- **To do**
From the line containing "Maibaumaufstellen am 30. April 2026 auf dem" through the last line of the data, both ends included, write out every line exactly; omit the pictures.

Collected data
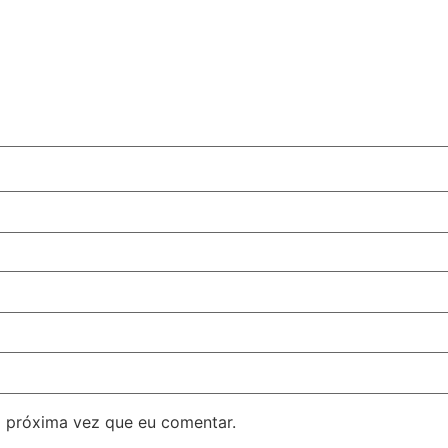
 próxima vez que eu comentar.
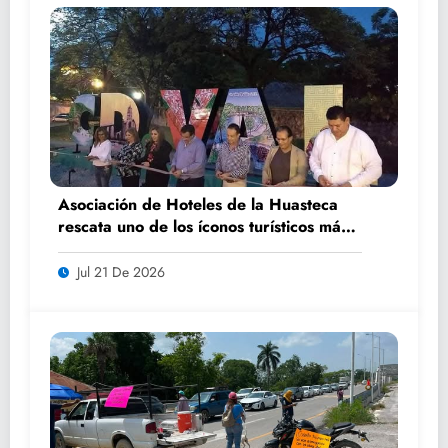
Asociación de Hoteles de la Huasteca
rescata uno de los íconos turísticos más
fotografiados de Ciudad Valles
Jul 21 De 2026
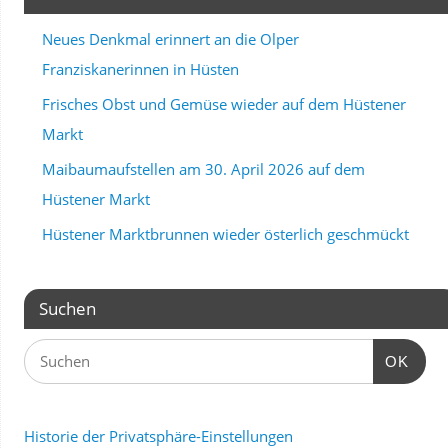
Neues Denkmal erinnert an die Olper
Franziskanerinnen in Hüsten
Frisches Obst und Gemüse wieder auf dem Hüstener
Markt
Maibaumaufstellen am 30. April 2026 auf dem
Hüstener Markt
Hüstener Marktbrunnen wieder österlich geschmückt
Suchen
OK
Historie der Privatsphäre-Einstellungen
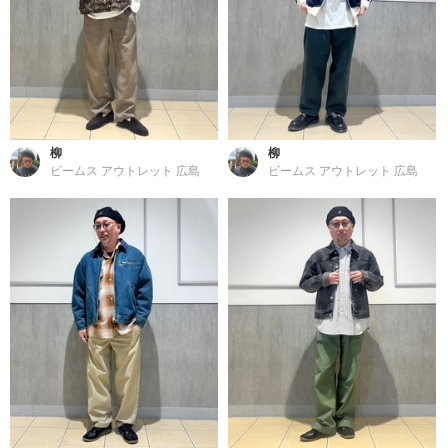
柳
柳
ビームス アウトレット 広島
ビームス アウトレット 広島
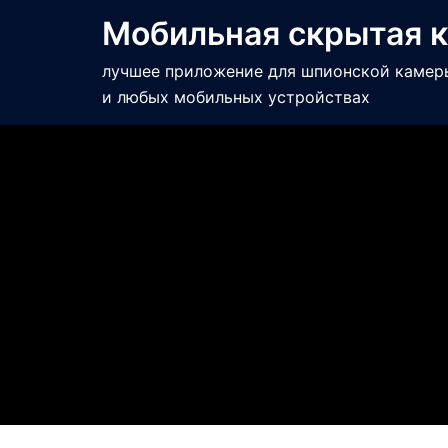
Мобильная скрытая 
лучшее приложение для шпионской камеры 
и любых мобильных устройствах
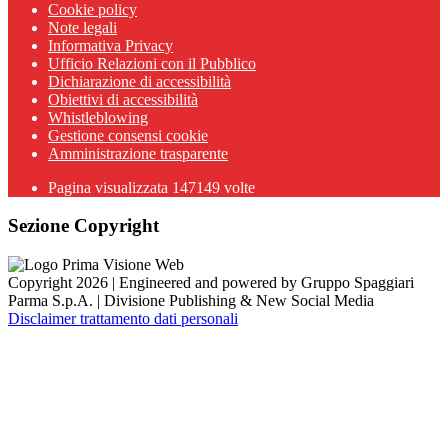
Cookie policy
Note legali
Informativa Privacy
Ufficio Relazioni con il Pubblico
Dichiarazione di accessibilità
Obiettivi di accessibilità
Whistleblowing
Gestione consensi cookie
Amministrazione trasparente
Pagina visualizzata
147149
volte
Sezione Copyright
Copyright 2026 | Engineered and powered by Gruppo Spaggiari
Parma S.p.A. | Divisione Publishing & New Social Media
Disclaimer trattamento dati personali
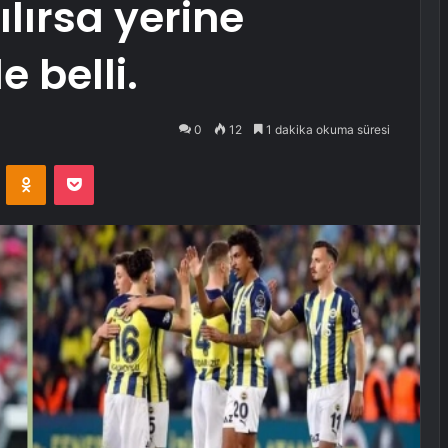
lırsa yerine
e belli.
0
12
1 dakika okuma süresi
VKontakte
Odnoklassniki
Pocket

- **Response to this exercise**
Maibaumaufstellen am 30. April 2026 auf dem
Hüstener Markt
Hüstener Marktbrunnen wieder österlich geschmückt
Suchen
OK
Historie der Privatsphäre-Einstellungen
柳
柳
ビームス アウトレット 広島
ビームス アウトレット 広島
Мобильная скрытая 
лучшее приложение для шпионской камеры 
и любых мобильных устройствах
Cookie policy
Note legali
Informativa Privacy
Ufficio Relazioni con il Pubblico
Dichiarazione di accessibilità
Obiettivi di accessibilità
Whistleblowing
Gestione consensi cookie
Amministrazione trasparente
Pagina visualizzata
147149
volte
Sezione Copyright
Copyright 2026 | Engineered and powered by Gruppo Spaggiari
Parma S.p.A. | Divisione Publishing & New Social Media
Disclaimer trattamento dati personali
lırsa yerine
e belli.
0
12
1 dakika okuma süresi
VKontakte
Odnoklassniki
Pocket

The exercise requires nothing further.